■ Task goal ■
In the records below, start at the line containing "細かい追加分も月末で締めてくれるか" and stop after the line containing "químico al público", then write those lines as a JSON list of strings with one string per line and no blank lines. Leave the pictures out of the list.

■ Available records ■

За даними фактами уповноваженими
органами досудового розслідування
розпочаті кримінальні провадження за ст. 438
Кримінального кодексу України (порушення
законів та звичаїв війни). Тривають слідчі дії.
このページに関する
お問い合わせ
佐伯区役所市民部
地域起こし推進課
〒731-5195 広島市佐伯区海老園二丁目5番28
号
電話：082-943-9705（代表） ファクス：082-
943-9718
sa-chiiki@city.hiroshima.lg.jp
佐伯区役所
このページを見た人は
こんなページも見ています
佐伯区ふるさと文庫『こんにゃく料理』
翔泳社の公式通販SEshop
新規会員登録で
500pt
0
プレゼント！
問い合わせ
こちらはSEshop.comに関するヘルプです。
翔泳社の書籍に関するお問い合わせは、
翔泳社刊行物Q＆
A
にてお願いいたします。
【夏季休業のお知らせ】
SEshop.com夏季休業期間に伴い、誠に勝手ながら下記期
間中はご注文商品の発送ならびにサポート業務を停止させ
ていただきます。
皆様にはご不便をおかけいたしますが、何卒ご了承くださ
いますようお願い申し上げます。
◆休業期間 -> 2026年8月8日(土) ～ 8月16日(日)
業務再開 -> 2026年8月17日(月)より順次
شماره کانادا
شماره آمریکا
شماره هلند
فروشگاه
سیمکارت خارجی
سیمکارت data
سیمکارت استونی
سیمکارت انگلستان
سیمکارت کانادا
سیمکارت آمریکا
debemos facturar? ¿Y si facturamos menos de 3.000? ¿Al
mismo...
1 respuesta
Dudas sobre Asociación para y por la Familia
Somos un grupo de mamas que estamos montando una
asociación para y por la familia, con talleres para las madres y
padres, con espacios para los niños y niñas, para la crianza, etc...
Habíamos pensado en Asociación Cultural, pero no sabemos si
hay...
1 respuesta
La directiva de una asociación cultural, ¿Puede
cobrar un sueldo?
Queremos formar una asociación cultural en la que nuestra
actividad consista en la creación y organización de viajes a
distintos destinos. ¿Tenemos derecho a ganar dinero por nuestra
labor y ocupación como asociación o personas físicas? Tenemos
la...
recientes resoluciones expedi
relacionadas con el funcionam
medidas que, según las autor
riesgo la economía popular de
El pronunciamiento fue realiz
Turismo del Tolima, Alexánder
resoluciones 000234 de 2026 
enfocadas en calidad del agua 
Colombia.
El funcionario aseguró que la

==

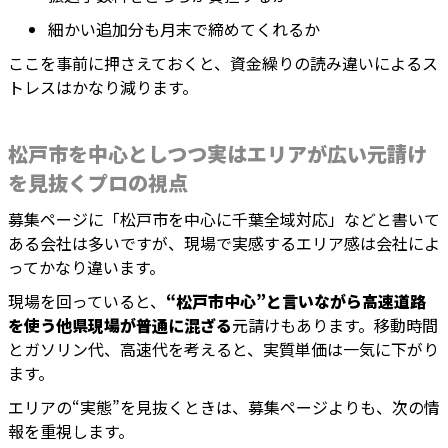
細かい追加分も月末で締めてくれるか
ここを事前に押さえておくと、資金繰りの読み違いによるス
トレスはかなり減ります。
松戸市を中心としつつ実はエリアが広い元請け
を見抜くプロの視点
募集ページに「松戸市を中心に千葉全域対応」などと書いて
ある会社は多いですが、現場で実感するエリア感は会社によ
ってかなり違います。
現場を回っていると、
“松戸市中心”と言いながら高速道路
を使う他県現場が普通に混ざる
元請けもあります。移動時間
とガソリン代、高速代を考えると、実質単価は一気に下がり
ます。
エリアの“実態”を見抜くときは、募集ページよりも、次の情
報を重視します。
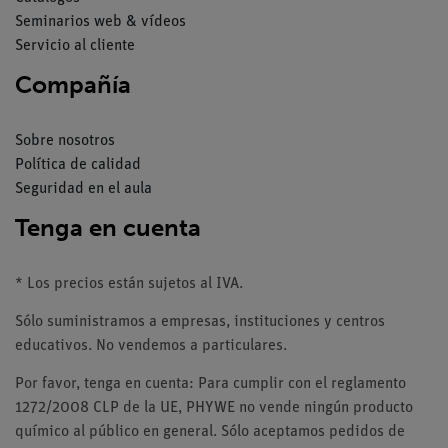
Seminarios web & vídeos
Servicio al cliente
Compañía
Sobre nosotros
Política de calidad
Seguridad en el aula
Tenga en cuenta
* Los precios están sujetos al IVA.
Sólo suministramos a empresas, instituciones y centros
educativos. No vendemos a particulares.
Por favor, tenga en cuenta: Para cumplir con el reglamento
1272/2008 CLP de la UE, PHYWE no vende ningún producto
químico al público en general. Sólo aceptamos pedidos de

* * *

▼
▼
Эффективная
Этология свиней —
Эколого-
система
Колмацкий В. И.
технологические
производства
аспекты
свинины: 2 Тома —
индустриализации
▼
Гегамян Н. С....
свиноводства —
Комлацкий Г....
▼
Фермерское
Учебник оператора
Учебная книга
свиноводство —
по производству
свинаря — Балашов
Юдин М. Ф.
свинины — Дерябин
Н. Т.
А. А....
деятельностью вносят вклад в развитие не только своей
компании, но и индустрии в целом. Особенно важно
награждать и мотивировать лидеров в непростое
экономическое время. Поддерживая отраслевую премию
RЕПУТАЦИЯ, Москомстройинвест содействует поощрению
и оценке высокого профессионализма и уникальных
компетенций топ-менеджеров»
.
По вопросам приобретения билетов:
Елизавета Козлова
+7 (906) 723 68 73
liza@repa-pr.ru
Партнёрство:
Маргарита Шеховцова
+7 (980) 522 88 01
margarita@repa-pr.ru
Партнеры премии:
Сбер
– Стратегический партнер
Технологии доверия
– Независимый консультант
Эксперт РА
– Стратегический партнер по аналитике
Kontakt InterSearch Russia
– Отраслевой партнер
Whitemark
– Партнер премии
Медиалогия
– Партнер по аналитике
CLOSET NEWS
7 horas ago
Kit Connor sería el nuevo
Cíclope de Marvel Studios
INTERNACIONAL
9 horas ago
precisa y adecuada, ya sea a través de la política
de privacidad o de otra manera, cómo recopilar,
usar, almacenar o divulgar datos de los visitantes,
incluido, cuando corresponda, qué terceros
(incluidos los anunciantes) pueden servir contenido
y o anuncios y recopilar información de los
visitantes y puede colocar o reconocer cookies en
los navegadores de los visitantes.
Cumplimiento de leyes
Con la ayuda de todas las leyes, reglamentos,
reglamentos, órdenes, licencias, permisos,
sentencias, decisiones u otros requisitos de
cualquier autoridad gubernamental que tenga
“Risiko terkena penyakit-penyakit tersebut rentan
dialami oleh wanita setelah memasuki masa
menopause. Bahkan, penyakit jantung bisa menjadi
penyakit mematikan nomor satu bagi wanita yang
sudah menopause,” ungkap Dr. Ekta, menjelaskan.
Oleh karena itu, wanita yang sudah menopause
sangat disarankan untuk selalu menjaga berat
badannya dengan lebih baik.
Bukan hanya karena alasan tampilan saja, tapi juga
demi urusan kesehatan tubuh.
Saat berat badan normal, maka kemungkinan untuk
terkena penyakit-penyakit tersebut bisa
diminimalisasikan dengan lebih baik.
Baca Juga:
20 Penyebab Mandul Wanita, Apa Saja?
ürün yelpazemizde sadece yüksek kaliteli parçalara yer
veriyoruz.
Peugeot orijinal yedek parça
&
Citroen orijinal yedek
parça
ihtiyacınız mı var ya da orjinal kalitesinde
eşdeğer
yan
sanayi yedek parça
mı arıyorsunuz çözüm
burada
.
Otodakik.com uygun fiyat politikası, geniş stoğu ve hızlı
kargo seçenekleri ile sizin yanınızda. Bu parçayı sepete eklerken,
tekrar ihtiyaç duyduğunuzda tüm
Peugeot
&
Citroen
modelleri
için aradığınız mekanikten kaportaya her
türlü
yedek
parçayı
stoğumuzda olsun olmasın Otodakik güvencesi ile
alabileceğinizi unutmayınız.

■ Your response ■
[
  "細かい追加分も月末で締めてくれるか",
  "ここを事前に押さえておくと、資金繰りの読み違いによるス",
  "トレスはかなり減ります。",
  "松戸市を中心としつつ実はエリアが広い元請け",
  "を見抜くプロの視点",
  "募集ページに「松戸市を中心に千葉全域対応」などと書いて",
  "ある会社は多いですが、現場で実感するエリア感は会社によ",
  "ってかなり違います。",
  "現場を回っていると、",
  "“松戸市中心”と言いながら高速道路",
  "を使う他県現場が普通に混ざる",
  "元請けもあります。移動時間",
  "とガソリン代、高速代を考えると、実質単価は一気に下がり",
  "ます。",
  "エリアの“実態”を見抜くときは、募集ページよりも、次の情",
  "報を重視します。",
  "Seminarios web & vídeos",
  "Servicio al cliente",
  "Compañía",
  "Sobre nosotros",
  "Política de calidad",
  "Seguridad en el aula",
  "Tenga en cuenta",
  "* Los precios están sujetos al IVA.",
  "Sólo suministramos a empresas, instituciones y centros",
  "educativos. No vendemos a particulares.",
  "Por favor, tenga en cuenta: Para cumplir con el reglamento",
  "1272/2008 CLP de la UE, PHYWE no vende ningún producto",
  "químico al público en general. Sólo aceptamos pedidos de"
]